*** Data to process ***

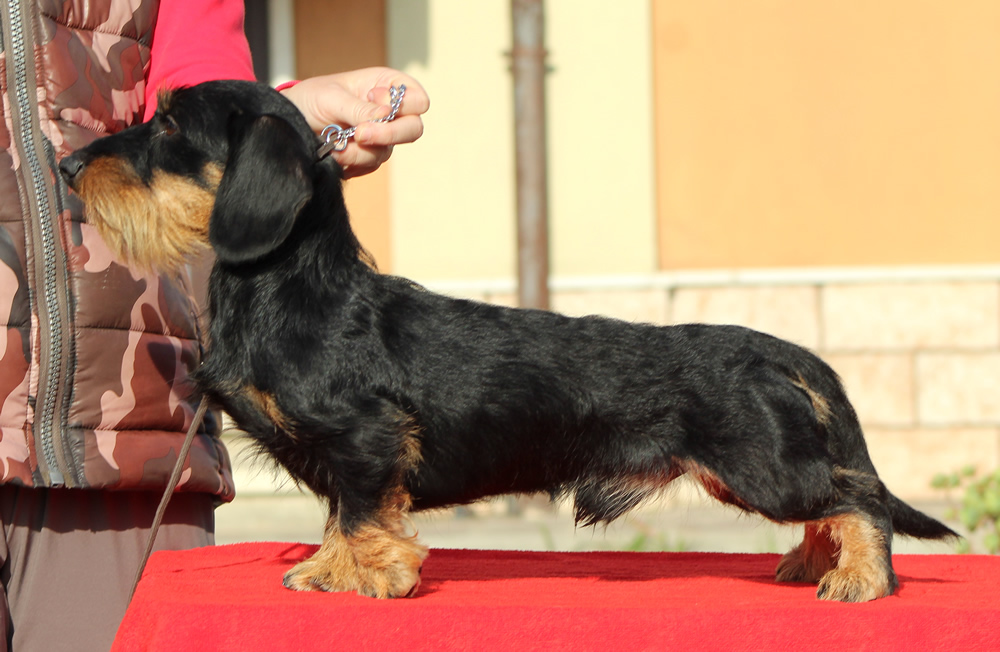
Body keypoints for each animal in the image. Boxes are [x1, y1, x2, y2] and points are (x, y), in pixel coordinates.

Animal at [58, 80, 956, 600]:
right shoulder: (346, 455)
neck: (293, 289)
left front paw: (363, 575)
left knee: (860, 501)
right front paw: (334, 567)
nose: (67, 167)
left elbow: (358, 513)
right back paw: (816, 563)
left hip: (761, 470)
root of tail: (777, 350)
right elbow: (340, 514)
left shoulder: (365, 439)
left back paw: (859, 579)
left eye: (167, 126)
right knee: (839, 502)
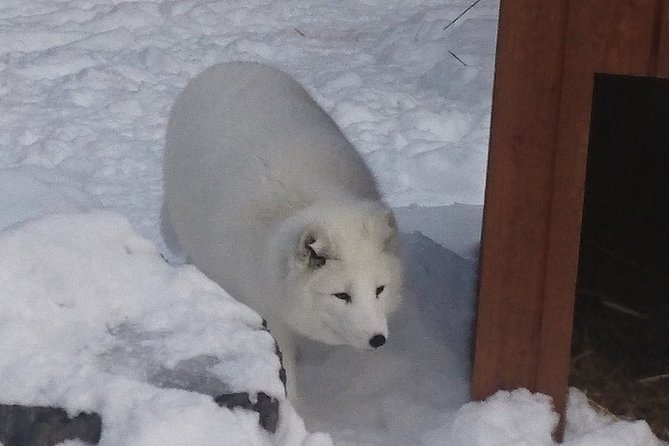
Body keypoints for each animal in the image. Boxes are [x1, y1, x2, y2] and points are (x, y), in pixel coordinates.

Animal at [163, 62, 402, 400]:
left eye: (379, 290)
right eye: (341, 295)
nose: (378, 339)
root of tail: (224, 65)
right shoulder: (268, 315)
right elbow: (285, 372)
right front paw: (295, 410)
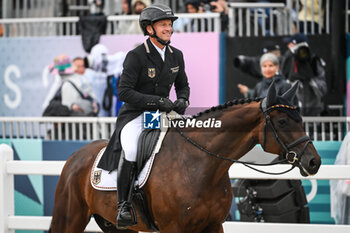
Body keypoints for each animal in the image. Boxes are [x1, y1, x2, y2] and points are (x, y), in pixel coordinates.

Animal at [49, 83, 320, 232]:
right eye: (282, 122)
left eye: (301, 120)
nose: (314, 162)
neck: (201, 165)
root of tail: (76, 157)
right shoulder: (174, 228)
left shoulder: (214, 226)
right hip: (69, 219)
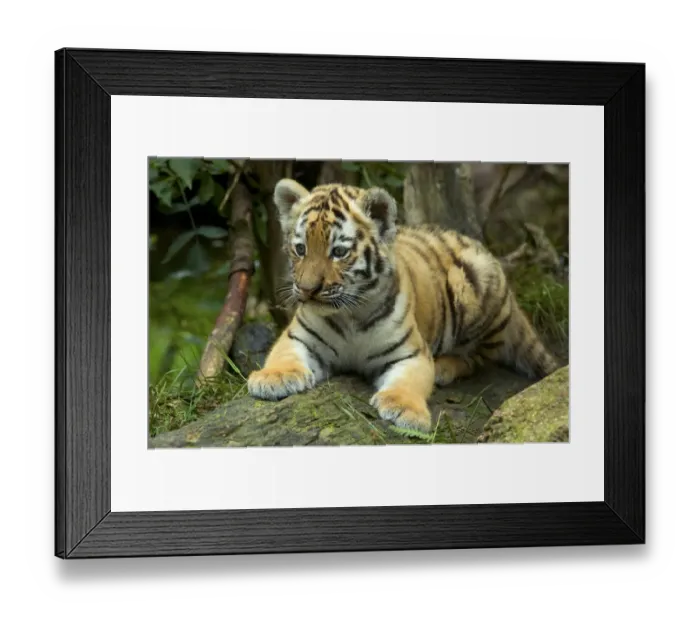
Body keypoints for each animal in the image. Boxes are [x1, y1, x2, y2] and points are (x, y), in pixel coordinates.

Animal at [246, 178, 561, 433]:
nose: (308, 290)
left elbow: (411, 381)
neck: (350, 315)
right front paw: (273, 378)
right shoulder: (299, 337)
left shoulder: (410, 353)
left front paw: (405, 410)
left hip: (476, 284)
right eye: (300, 249)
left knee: (482, 358)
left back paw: (444, 367)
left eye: (338, 252)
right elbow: (283, 355)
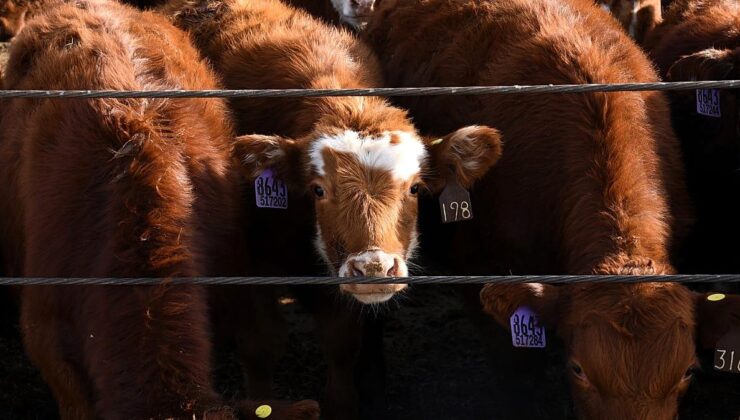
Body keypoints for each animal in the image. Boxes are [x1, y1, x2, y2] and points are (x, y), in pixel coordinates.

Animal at [161, 0, 503, 417]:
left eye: (415, 187)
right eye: (319, 189)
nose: (374, 268)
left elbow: (341, 344)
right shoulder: (246, 264)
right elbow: (260, 345)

***

• What to work on: Write everything in the records out exactly, apart from the pictures.

• Answer for the task:
Body keypoints for each animal in the image. Boxes are [x1, y1, x2, y2] and points are (x, y), in pixel coordinates.

Animal at [58, 80, 956, 600]:
right shoulder: (346, 455)
neck: (293, 289)
left front paw: (363, 575)
left knee: (860, 501)
right front paw: (334, 567)
nose: (67, 167)
left elbow: (358, 513)
right back paw: (816, 563)
left hip: (761, 470)
root of tail: (777, 350)
right elbow: (340, 514)
left shoulder: (365, 439)
left back paw: (859, 579)
left eye: (167, 126)
right knee: (839, 502)
Body keypoints for each animal in the image. Boxes are [x1, y1, x2, y2] and points are (x, y), in pixel coordinates.

Animal at [163, 62, 402, 400]:
left eye: (379, 290)
right eye: (341, 295)
nose: (378, 339)
root of tail: (224, 65)
right shoulder: (268, 315)
right elbow: (285, 372)
right front paw: (295, 410)
Body keypoints for each animal in the image. Boxes are [x1, y1, x2, y2] and points are (x, y), in pixel coordinates.

Animal at [49, 83, 320, 232]:
right eye: (282, 122)
left eye: (301, 120)
nose: (314, 162)
neck: (201, 165)
root of tail: (76, 157)
right shoulder: (174, 228)
left shoulder: (214, 226)
right hip: (69, 219)
Body keypoints for each animal in the image. Boxes are [x1, y1, x2, y2] and points are (x, y), in pixel coordinates.

Animal at [246, 178, 561, 433]:
nose: (308, 290)
left elbow: (411, 381)
neck: (350, 315)
right front paw: (273, 378)
right shoulder: (299, 337)
left shoulder: (410, 353)
left front paw: (405, 410)
left hip: (476, 284)
right eye: (300, 249)
left knee: (482, 358)
left back paw: (444, 367)
left eye: (338, 252)
right elbow: (283, 355)
Body keypoints for each animal in the image. Boxes are [x1, y1, x2, y2] and points are (x, y), in pixel coordinates.

Animal at [161, 0, 503, 417]:
left eye: (415, 187)
right eye: (319, 189)
nose: (374, 268)
left elbow: (341, 344)
right shoulder: (246, 264)
right elbow: (260, 345)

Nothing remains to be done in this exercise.